By Kevin Coughlin
When Joen Luy Ferrari retired years ago from AT&T, she looked forward to a little R & R.
“I thought, I will sit around and watch TV, and sleep in,” she recounted. “That lasted two weeks!”
A second career blossomed, as the Superwoman of volunteers. No business card could list all the boards and charities that she serves. For her efforts, she has been named Woman of the Year by the Zonta Club of the Morristown Area.
“She never feels better than when she’s helping others,” said Carol McKinney, vice president of the Zonta chapter and a longtime friend of Ferrari.
Over the years, Ferrari has helped the United Way, the P.G. Chambers School, the Mental Health Association of Morris County, Dress for Success Morris County (founding president), First Night Morris, Historic Speedwell and the Friends of Historic Speedwell.

* _WHAT YOU WILL DO_
a. Translate this sentence from the article on Joen Luy Ferrari into Spanish: "For her efforts, she has been named Woman of the Year by the Zonta Club of the Morristown Area."
b. Summarize the article on Joen Luy Ferrari in two sentences.

* _SOURCE DATA_
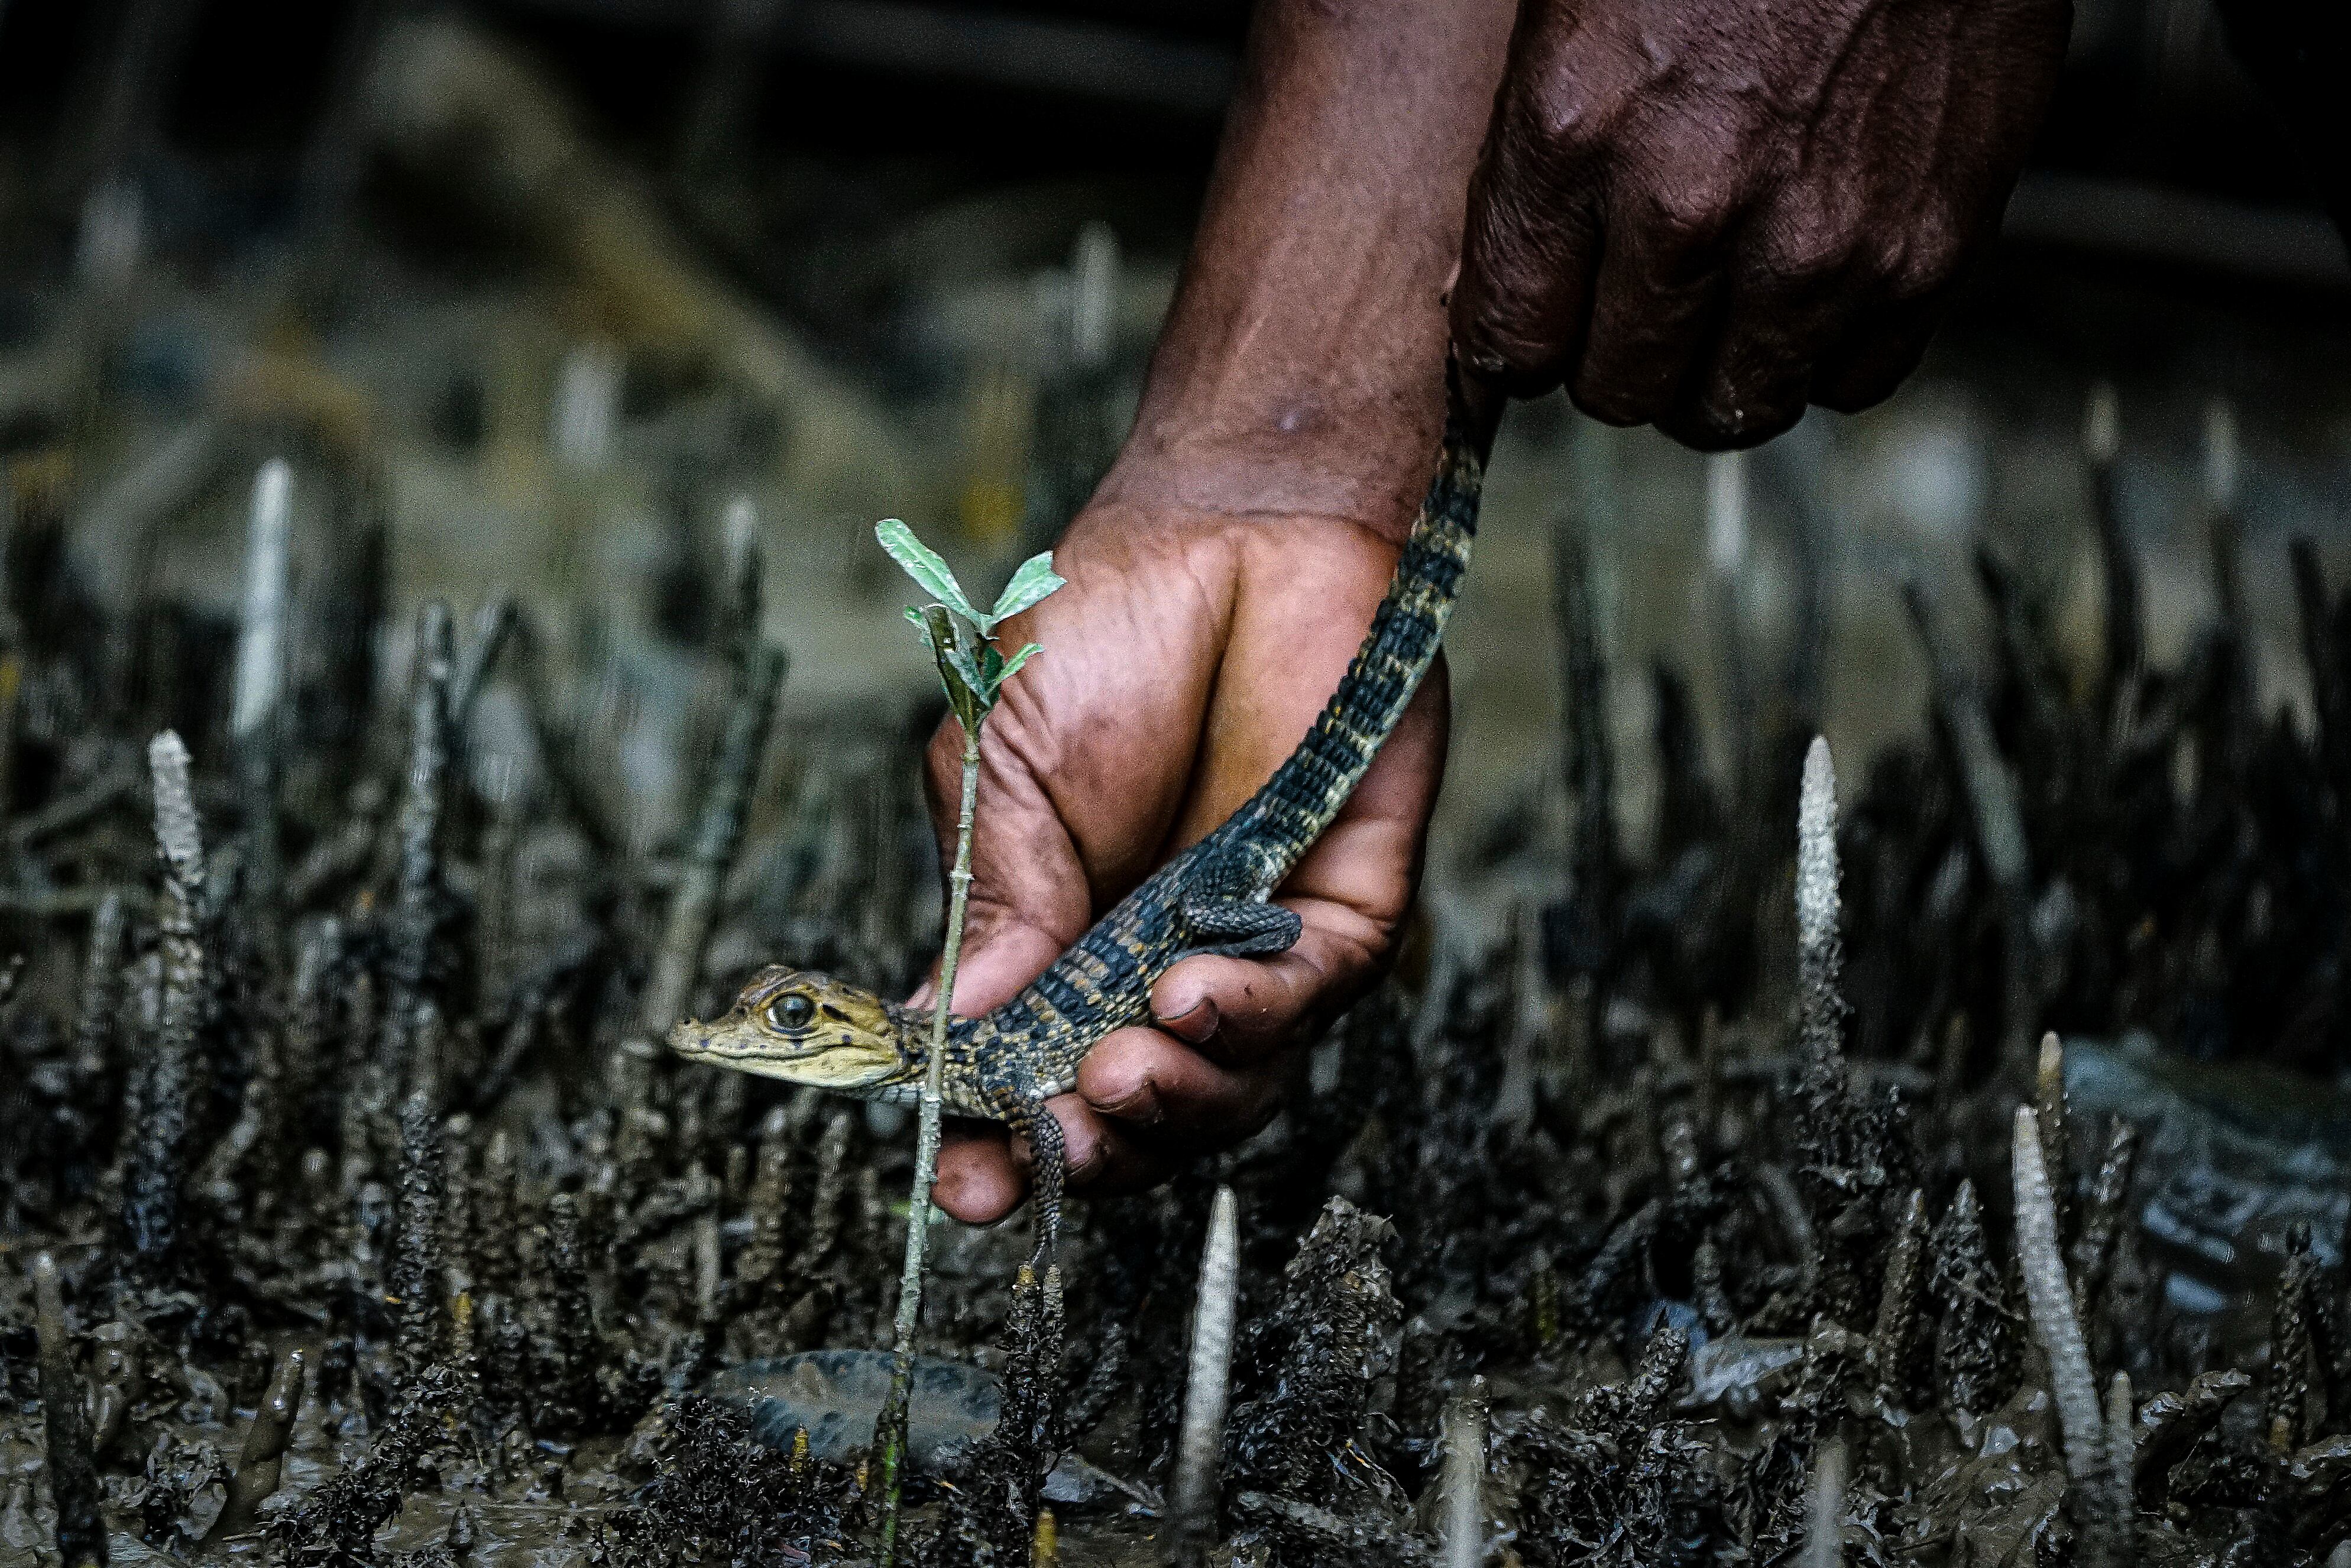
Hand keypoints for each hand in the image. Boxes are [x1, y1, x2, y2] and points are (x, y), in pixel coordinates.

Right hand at [918, 494, 1445, 1223]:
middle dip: (1091, 1150)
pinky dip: (1250, 1021)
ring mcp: (1255, 946)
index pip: (1032, 1075)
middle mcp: (1157, 962)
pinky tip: (1189, 1000)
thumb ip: (992, 899)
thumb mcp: (1002, 766)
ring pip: (1230, 1087)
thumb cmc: (1103, 631)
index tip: (962, 1182)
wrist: (1232, 526)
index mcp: (1062, 942)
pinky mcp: (1348, 909)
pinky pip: (1312, 1004)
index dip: (1000, 1141)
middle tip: (1050, 1144)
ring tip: (1117, 1075)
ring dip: (1173, 1104)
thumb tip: (945, 1035)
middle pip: (1137, 1115)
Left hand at [1451, 0, 2069, 448]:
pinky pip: (1852, 380)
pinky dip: (1825, 355)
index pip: (1509, 342)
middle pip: (1617, 391)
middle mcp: (1691, 202)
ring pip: (1732, 407)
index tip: (1538, 329)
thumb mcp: (1576, 12)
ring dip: (1718, 373)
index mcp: (1577, 130)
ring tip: (1726, 309)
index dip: (1519, 344)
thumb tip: (1499, 281)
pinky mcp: (1924, 251)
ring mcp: (1816, 240)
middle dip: (1616, 359)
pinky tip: (1812, 293)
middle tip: (1640, 308)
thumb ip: (1535, 156)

* _RESPONSES PER TASK_
a. Por sus esfuerzos, ha sido nombrada Mujer del Año por el Club Zonta del Área de Morristown.

b. After retiring from AT&T, Joen Luy Ferrari rested for only two weeks before starting a second career as a volunteer for many boards and charities, among them the United Way and Dress for Success Morris County, where she was founding president. For these efforts, the Zonta Club of the Morristown Area has named her Woman of the Year.